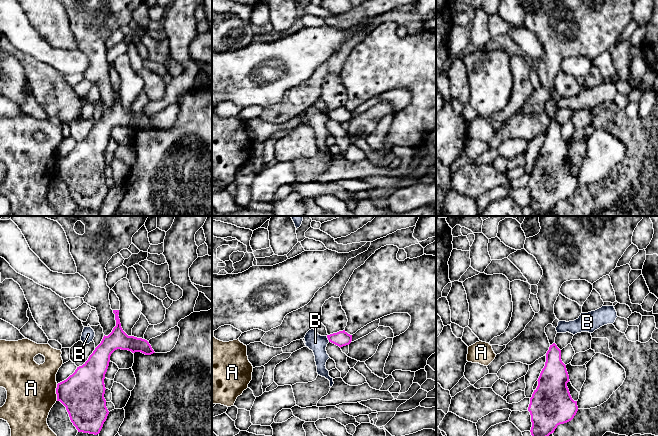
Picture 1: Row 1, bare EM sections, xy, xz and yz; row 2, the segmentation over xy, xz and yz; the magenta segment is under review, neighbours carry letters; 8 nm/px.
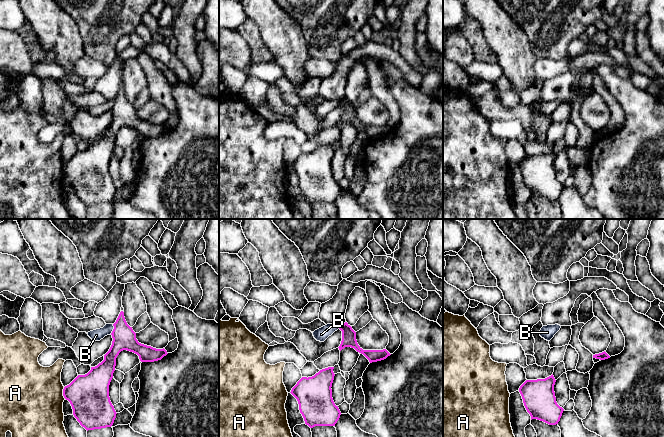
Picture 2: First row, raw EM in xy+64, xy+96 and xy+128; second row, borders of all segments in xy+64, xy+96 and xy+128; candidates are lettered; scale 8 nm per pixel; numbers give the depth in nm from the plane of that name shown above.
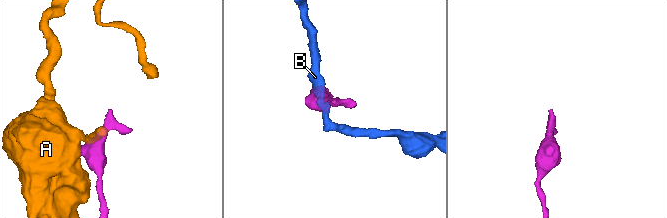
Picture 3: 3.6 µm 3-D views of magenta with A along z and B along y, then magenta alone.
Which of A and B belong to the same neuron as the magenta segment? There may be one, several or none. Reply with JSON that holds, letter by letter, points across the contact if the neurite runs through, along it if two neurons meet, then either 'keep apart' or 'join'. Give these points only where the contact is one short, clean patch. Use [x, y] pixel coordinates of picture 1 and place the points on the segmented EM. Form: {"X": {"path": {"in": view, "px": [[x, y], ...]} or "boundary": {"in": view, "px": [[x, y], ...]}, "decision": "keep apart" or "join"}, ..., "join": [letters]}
{"A": {"boundary": {"in": "xy", "px": [[57, 384], [56, 400]]}, "decision": "keep apart"}, "B": {"boundary": {"in": "xz", "px": [[326, 336], [329, 341]]}, "decision": "keep apart"}, "join": []}

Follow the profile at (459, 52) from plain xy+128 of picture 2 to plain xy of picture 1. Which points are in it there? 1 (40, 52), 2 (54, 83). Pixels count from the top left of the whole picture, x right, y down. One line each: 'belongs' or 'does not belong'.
1: does not belong
2: belongs

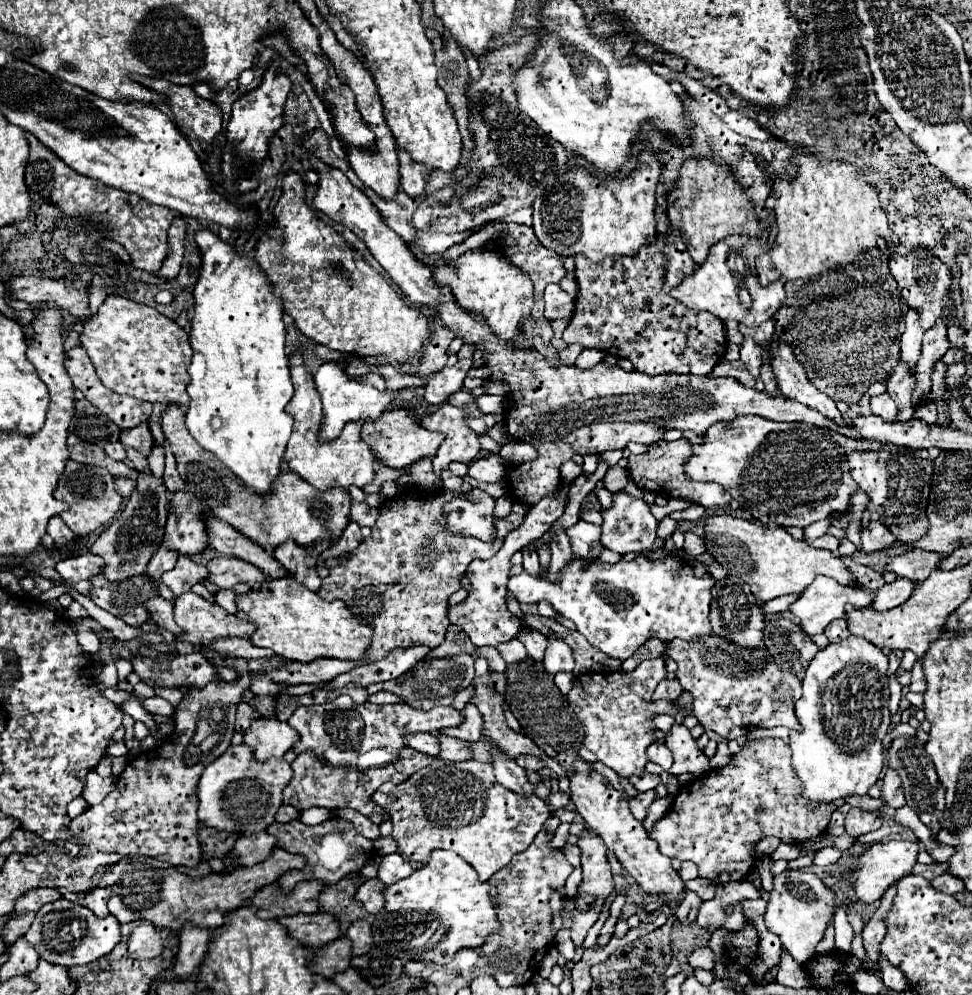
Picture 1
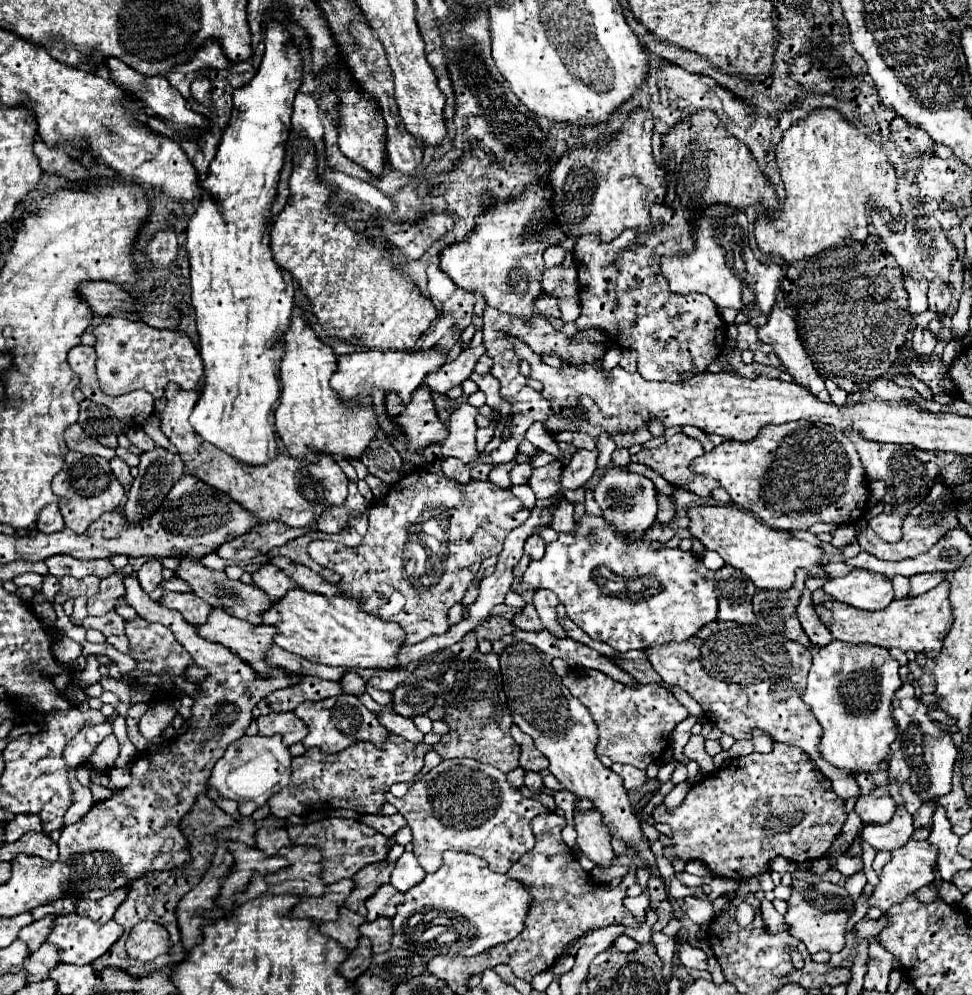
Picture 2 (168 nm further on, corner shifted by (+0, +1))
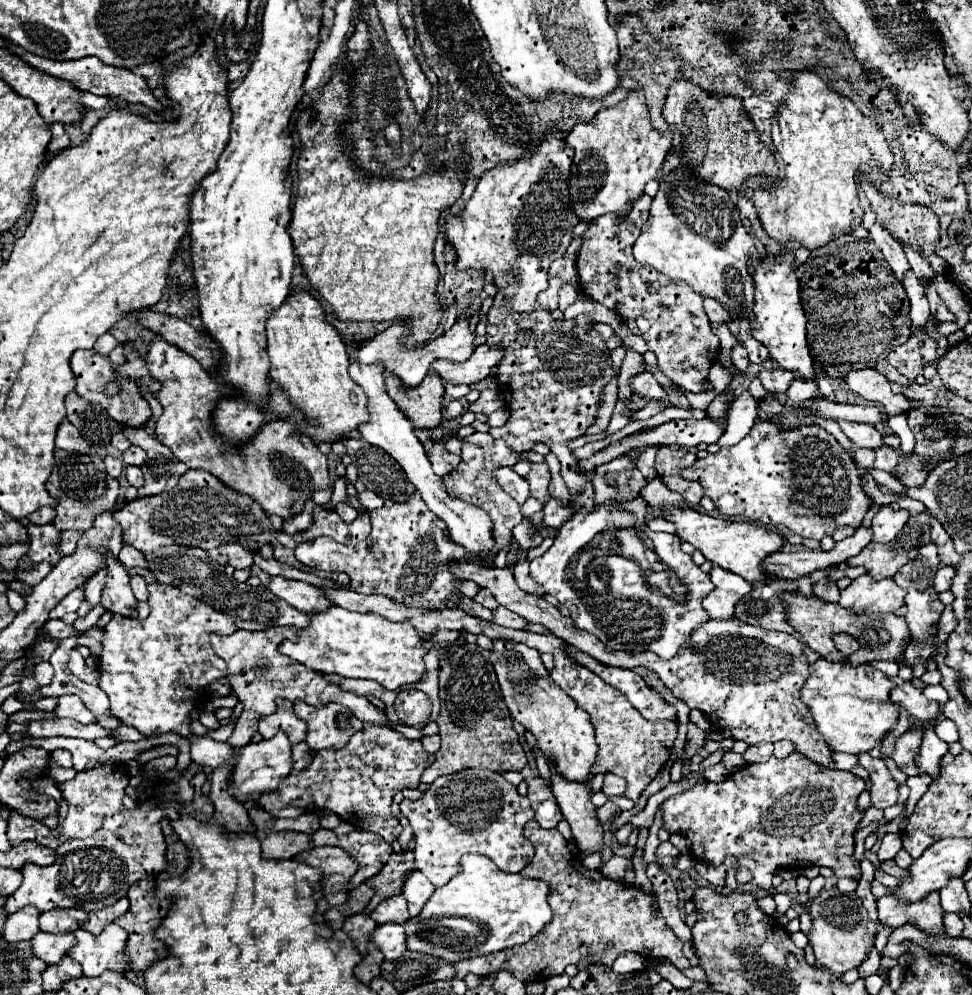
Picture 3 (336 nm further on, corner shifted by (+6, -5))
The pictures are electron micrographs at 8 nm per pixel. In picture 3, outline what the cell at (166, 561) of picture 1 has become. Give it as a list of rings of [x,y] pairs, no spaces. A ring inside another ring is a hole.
[[[139,575],[131,577],[131,589],[133,589],[137,601],[147,601],[149,591],[147,591],[147,581],[143,577],[139,577]]]

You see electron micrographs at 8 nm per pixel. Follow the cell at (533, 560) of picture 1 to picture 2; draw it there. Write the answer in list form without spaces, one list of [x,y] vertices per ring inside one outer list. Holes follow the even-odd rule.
[[[529,537],[529,541],[525,541],[525,555],[531,559],[543,559],[543,549],[545,543],[541,537]]]

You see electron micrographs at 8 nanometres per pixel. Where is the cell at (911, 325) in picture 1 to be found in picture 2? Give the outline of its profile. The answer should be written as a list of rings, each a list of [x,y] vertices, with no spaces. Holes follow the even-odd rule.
[[[905,279],[905,289],[909,293],[909,311],[911,315],[919,315],[927,311],[927,283]]]

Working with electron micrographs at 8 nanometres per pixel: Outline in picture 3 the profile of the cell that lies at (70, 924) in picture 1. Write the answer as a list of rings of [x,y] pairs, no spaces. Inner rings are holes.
[[[107,925],[99,935],[91,935],[85,929],[75,931],[77,945],[71,949],[69,957],[81,963],[83,975],[97,977],[105,969],[115,973],[127,973],[129,957],[125,955],[125,945],[129,933],[119,925]]]

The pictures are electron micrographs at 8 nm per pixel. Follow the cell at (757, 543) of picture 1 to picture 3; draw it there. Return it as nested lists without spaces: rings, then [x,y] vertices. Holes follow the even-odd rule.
[[[667,507],[661,511],[661,517],[665,517],[667,521],[675,523],[677,527],[677,535],[681,541],[691,543],[695,549],[699,549],[707,561],[743,575],[743,579],[747,579],[749,583],[753,581],[765,581],[769,583],[771,579],[763,577],[759,571],[759,563],[763,561],[763,555],[771,555],[775,551],[781,551],[785,545],[785,539],[775,533],[775,531],[767,531],[765,527],[759,527],[751,521],[725,521],[725,519],[715,519],[711,515],[699,513],[691,507]]]

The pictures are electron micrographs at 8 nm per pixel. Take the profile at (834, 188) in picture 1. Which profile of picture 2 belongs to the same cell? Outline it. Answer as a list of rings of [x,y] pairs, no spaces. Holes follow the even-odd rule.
[[[817,109],[805,121],[791,125],[783,133],[781,143],[777,145],[775,159],[787,197],[777,217],[757,217],[755,239],[763,253],[779,255],[787,265],[791,265],[793,261],[805,261],[809,257],[815,257],[823,249],[845,243],[847,239],[867,239],[871,209],[885,209],[895,213],[899,207],[895,199],[895,169],[881,153],[879,143],[867,139],[833,109]]]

• Description of the task:
Restate the records above exactly, less any pictures.

• Result:
Picture 1: Row 1, bare EM sections, xy, xz and yz; row 2, the segmentation over xy, xz and yz; the magenta segment is under review, neighbours carry letters; 8 nm/px.
Picture 2: First row, raw EM in xy+64, xy+96 and xy+128; second row, borders of all segments in xy+64, xy+96 and xy+128; candidates are lettered; scale 8 nm per pixel; numbers give the depth in nm from the plane of that name shown above.
Picture 3: 3.6 µm 3-D views of magenta with A along z and B along y, then magenta alone.
Which of A and B belong to the same neuron as the magenta segment? There may be one, several or none. Reply with JSON that holds, letter by letter, points across the contact if the neurite runs through, along it if two neurons meet, then either 'keep apart' or 'join'. Give these points only where the contact is one short, clean patch. Use [x, y] pixel coordinates of picture 1 and place the points on the segmented EM. Form: {"X": {"path": {"in": view, "px": [[x, y], ...]} or "boundary": {"in": view, "px": [[x, y], ...]}, "decision": "keep apart" or "join"}, ..., "join": [letters]}
{"A": {"boundary": {"in": "xy", "px": [[57, 384], [56, 400]]}, "decision": "keep apart"}, "B": {"boundary": {"in": "xz", "px": [[326, 336], [329, 341]]}, "decision": "keep apart"}, "join": []}

Follow the profile at (459, 52) from plain xy+128 of picture 2 to plain xy of picture 1. Which points are in it there? 1 (40, 52), 2 (54, 83). Pixels count from the top left of the whole picture, x right, y down. One line each: 'belongs' or 'does not belong'.
1: does not belong
2: belongs

Picture 1
Picture 2 (168 nm further on, corner shifted by (+0, +1))
Picture 3 (336 nm further on, corner shifted by (+6, -5))
The pictures are electron micrographs at 8 nm per pixel. In picture 3, outline what the cell at (166, 561) of picture 1 has become. Give it as a list of rings of [x,y] pairs, no spaces. A ring inside another ring is a hole.
[[[139,575],[131,577],[131,589],[133,589],[137,601],[147,601],[149,591],[147,591],[147,581],[143,577],[139,577]]]

You see electron micrographs at 8 nm per pixel. Follow the cell at (533, 560) of picture 1 to picture 2; draw it there. Write the answer in list form without spaces, one list of [x,y] vertices per ring inside one outer list. Holes follow the even-odd rule.
[[[529,537],[529,541],[525,541],[525,555],[531,559],[543,559],[543,549],[545,543],[541,537]]]

You see electron micrographs at 8 nanometres per pixel. Where is the cell at (911, 325) in picture 1 to be found in picture 2? Give the outline of its profile. The answer should be written as a list of rings, each a list of [x,y] vertices, with no spaces. Holes follow the even-odd rule.
[[[905,279],[905,289],[909,293],[909,311],[911,315],[919,315],[927,311],[927,283]]]

Working with electron micrographs at 8 nanometres per pixel: Outline in picture 3 the profile of the cell that lies at (70, 924) in picture 1. Write the answer as a list of rings of [x,y] pairs, no spaces. Inner rings are holes.
[[[107,925],[99,935],[91,935],[85,929],[75,931],[77,945],[71,949],[69,957],[81,963],[83,975],[97,977],[105,969],[115,973],[127,973],[129,957],[125,955],[125,945],[129,933],[119,925]]]

The pictures are electron micrographs at 8 nm per pixel. Follow the cell at (757, 543) of picture 1 to picture 3; draw it there. Return it as nested lists without spaces: rings, then [x,y] vertices. Holes follow the even-odd rule.
[[[667,507],[661,511],[661,517],[665,517],[667,521],[675,523],[677,527],[677,535],[681,541],[691,543],[695,549],[699,549],[707,561],[743,575],[743,579],[747,579],[749,583],[753,581],[765,581],[769,583],[771,579],[763,577],[759,571],[759,563],[763,561],[763,555],[771,555],[775,551],[781,551],[785,545],[785,539],[775,533],[775,531],[767,531],[765,527],[759,527],[751,521],[725,521],[725,519],[715,519],[711,515],[699,513],[691,507]]]

The pictures are electron micrographs at 8 nm per pixel. Take the profile at (834, 188) in picture 1. Which profile of picture 2 belongs to the same cell? Outline it. Answer as a list of rings of [x,y] pairs, no spaces. Holes follow the even-odd rule.
[[[817,109],[805,121],[791,125],[783,133],[781,143],[777,145],[775,159],[787,197],[777,217],[757,217],[755,239],[763,253],[779,255],[787,265],[791,265],[793,261],[805,261],[809,257],[815,257],[823,249],[845,243],[847,239],[867,239],[871,209],[885,209],[895,213],[899,207],[895,199],[895,169],[881,153],[879,143],[867,139],[833,109]]]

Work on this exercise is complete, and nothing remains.